Aos que passam pela nossa vida
Sempre que alguém querido parte, lembro-me deste texto atribuído a Saint-Exupery (não garanto a autenticidade):
Cada um que passa em nossa vida,
passa sozinho...
Porque cada pessoa é única para nós,
E nenhuma substitui a outra.
Cada um que passa em nossa vida,
passa sozinho,
Mas não vai só...
Levam um pouco de nós mesmos
E nos deixam um pouco de si mesmos.
Há os que levam muito,
Mas não há os que não levam nada.
Há os que deixam muito,
Mas não há os que não deixam nada.
Esta é a mais bela realidade da vida...
A prova tremenda de que cada
um é importante,
É que ninguém se aproxima
do outro por acaso...
Um abraço
Fábio
# by Anônimo - 7:13 PM
P,C,PQC,AÍÉF!
# by Eris Oliveira - 7:59 PM
que pena, q seu amigo seja bem vindo na constelação!
abraço
# by Anônimo - 9:38 AM
Caro Nealdo,
A lição que vc me passa, mais um vez se firma. A magia da amizade está na admiração e respeito pelo amigo.
Quem dera nós, tívessemos a sorte de começarmos nossa carreira com um "Moisés". Muito bonito os seus dizeres. Parabéns.
E feliz dia do amigo para vc. :)
# by Carlos Nealdo - 10:10 AM
Meus amigos,
Muito obrigado pelas palavras de carinho.
Fábio, valeu pelo texto. Independente da autoria, traz verdades belas.
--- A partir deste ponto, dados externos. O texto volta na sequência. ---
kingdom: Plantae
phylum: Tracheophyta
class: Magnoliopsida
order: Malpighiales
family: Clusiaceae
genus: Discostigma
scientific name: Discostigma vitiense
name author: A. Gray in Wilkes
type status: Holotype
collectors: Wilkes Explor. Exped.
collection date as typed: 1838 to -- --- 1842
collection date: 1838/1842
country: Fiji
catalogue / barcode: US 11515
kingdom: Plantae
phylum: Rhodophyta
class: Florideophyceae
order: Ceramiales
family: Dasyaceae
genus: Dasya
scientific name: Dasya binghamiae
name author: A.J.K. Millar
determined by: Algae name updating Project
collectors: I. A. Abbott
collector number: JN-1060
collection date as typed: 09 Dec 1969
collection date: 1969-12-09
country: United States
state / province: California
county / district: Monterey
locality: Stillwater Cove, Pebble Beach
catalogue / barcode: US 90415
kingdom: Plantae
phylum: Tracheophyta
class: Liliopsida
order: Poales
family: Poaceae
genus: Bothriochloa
Anônima, P,C,PQP,AÍÉF também foram as palavras que eu disse quando meu irmão me ligou informando da morte dele.
Tocão, grato por tudo.
Lis, mais uma vez, obrigado pela visita e pelas palavras de carinho...
Um beijo a todos!
# by Anônimo - 3:15 PM
Nel,
Gostei de muitos artigos seus. Mas esse do Moíses é tão lindo!!! Você sempre foi essa pessoa que eu vi e poucos descobriram agora, né, seu ousado? (parodiando o Moíses). Você lembra que eu disse que um dia você ia ficar famoso? O dia chegou. Menino, eu invejo (inveja do bem), esse povo talentoso que escreve lindo e vê o mundo lindo, como você e Maria Moura... São meus amigos, posso dizer! Puxa que honra! beijos!!!